Let $a \in \R$ be a real number such that $0 < a < 1$.

Let $f: \Q \to \R$ be the real-valued function defined as:

$\map f q = a^q$

where $a^q$ denotes $a$ to the power of $q$.


Then $f$ is strictly decreasing.


Proof

Let $\dfrac r s, \dfrac t u \in \Q$, where $r, t \in \Z, s, u \in \Z_{>0}$.
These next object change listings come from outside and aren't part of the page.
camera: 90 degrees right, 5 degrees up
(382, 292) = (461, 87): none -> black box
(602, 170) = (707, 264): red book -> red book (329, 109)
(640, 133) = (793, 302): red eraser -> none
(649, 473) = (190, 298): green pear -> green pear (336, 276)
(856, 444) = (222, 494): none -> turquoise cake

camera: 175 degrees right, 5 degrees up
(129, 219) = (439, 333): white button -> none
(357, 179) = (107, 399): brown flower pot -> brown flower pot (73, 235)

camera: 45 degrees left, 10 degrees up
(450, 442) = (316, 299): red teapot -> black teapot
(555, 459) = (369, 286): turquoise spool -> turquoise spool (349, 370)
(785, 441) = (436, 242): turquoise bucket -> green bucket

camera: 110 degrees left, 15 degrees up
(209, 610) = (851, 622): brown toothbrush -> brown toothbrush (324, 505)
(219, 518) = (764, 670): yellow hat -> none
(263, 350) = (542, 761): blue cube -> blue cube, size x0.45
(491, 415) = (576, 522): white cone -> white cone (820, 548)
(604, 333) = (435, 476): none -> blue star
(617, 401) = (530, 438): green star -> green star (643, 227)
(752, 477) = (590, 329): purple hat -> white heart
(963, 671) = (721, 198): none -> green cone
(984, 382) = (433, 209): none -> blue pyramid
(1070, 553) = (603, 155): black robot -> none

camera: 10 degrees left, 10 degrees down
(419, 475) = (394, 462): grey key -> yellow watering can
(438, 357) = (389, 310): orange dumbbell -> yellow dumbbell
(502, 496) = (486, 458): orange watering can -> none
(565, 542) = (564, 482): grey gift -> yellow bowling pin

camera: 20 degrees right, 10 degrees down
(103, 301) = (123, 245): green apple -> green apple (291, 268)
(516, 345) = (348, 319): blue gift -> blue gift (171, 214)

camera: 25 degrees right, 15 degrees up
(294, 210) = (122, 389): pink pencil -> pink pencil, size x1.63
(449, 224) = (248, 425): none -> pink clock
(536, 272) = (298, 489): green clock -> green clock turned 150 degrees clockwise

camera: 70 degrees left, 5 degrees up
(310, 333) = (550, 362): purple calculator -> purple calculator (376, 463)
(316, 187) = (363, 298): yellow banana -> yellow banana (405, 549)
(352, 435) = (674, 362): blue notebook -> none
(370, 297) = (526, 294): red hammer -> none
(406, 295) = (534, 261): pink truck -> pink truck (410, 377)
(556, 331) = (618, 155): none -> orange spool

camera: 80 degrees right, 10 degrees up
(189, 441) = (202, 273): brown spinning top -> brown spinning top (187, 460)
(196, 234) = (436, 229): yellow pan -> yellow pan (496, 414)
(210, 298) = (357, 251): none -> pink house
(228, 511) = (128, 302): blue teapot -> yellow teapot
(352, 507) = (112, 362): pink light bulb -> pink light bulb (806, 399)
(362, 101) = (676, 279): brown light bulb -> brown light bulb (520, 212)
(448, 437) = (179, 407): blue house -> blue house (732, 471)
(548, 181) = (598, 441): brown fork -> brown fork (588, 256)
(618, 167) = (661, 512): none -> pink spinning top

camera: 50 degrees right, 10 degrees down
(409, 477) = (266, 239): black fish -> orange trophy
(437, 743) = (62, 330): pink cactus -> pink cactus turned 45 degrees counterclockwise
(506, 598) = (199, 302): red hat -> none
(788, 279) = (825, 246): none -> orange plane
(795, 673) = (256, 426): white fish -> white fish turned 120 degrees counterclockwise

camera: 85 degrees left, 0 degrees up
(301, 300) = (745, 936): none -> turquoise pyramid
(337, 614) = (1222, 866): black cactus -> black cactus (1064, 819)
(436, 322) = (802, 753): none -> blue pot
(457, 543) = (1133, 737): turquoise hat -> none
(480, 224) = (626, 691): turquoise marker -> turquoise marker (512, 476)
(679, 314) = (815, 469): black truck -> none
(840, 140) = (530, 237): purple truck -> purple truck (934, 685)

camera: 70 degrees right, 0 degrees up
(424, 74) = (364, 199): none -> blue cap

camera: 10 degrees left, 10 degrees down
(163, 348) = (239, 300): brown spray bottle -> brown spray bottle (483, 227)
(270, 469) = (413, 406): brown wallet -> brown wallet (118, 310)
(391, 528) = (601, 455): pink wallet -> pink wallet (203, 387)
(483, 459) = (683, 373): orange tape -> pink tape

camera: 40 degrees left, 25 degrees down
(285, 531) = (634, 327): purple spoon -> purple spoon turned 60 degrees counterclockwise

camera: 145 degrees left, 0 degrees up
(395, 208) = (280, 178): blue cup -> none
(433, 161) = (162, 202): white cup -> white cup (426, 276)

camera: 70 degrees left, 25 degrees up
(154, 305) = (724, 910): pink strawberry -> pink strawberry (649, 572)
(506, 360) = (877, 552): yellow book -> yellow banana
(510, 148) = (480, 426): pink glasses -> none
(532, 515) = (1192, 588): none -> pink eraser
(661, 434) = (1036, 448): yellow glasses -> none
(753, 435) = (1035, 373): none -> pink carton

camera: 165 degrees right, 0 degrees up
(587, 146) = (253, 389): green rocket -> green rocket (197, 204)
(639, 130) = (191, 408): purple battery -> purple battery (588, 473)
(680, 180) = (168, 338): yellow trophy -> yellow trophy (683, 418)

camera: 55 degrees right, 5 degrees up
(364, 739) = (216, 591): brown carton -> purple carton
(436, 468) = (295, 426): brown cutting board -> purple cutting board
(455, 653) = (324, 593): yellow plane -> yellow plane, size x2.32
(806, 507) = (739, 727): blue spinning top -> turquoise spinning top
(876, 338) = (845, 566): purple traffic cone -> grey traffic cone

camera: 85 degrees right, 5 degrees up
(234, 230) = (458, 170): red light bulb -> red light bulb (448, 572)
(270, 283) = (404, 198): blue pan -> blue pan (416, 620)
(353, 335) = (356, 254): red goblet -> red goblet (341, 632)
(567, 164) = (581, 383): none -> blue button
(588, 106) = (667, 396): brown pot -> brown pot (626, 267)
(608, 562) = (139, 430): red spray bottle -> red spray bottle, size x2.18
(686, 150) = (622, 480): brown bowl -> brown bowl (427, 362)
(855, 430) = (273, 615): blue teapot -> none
Let $\dfrac r s < \dfrac t u$.


Then:

\(\displaystyle r u\) \(<\) \(\displaystyle t s\) Real Number Ordering is Compatible with Multiplication
\(\displaystyle \leadsto \ \ \) \(\displaystyle a^{r u}\) \(>\) \(\displaystyle a^{t s}\) Power Function on Base between Zero and One is Strictly Decreasing: Integer
\(\displaystyle \leadsto \ \ \) \(\displaystyle \paren {a^r}^u\) \(>\) \(\displaystyle \paren {a^t}^s\) Product of Indices of Real Number: Integers
\(\displaystyle \leadsto \ \ \) \(\displaystyle \sqrt [u] {\paren {a^r}^u}\) \(>\) \(\displaystyle \sqrt [u] {\paren {a^t}^s }\) Root is Strictly Increasing
\(\displaystyle \leadsto \ \ \) \(\displaystyle a^r\) \(>\) \(\displaystyle \sqrt [u] {\paren {a^t}^s }\) Definition of $u$th Root
\(\displaystyle \leadsto \ \ \) \(\displaystyle \sqrt [s] {\paren {a^r} }\) \(>\) \(\displaystyle \sqrt [s] {\sqrt [u] {\paren {a^t}^s } }\) Root is Strictly Increasing
\(\displaystyle \leadsto \ \ \) \(\displaystyle \sqrt [s] {\paren {a^r} }\) \(>\) \(\displaystyle \sqrt [u] {\sqrt [s] {\paren {a^t}^s } }\) Root is Commutative
\(\displaystyle \leadsto \ \ \) \(\displaystyle \sqrt [s] {\paren {a^r} }\) \(>\) \(\displaystyle \sqrt [u] {\paren {a^t} }\) Definition of $s$th Root
\(\displaystyle \leadsto \ \ \) \(\displaystyle a^{r / s}\) \(>\) \(\displaystyle a^{t / u}\) Definition of Rational Power

$\blacksquare$